━━━━━ ENTRIES PROVIDED ━━━━━

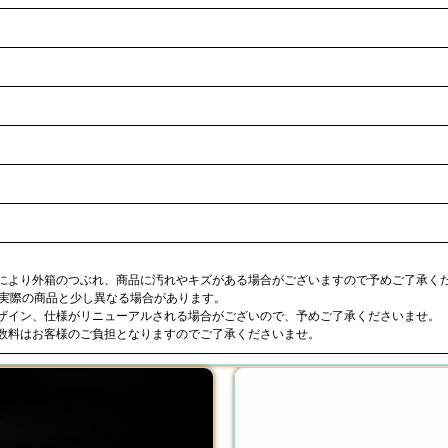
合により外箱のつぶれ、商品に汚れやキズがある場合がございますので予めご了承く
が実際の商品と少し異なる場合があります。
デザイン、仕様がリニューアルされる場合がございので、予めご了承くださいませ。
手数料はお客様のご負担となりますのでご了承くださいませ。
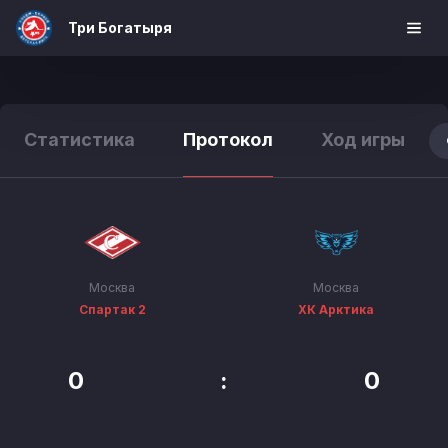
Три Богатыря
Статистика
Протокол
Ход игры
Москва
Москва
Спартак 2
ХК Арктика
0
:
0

━━━━━

__JOB ITEM__
What is needed is a word-for-word copy of the data, minus its pictures.

__EXPECTED OUTPUT__
合により外箱のつぶれ、商品に汚れやキズがある場合がございますので予めご了承く
が実際の商品と少し異なる場合があります。
デザイン、仕様がリニューアルされる場合がございので、予めご了承くださいませ。
手数料はお客様のご負担となりますのでご了承くださいませ。
Три Богатыря
Статистика
Протокол
Ход игры
Москва
Москва
Спартак 2
ХК Арктика
0
:
0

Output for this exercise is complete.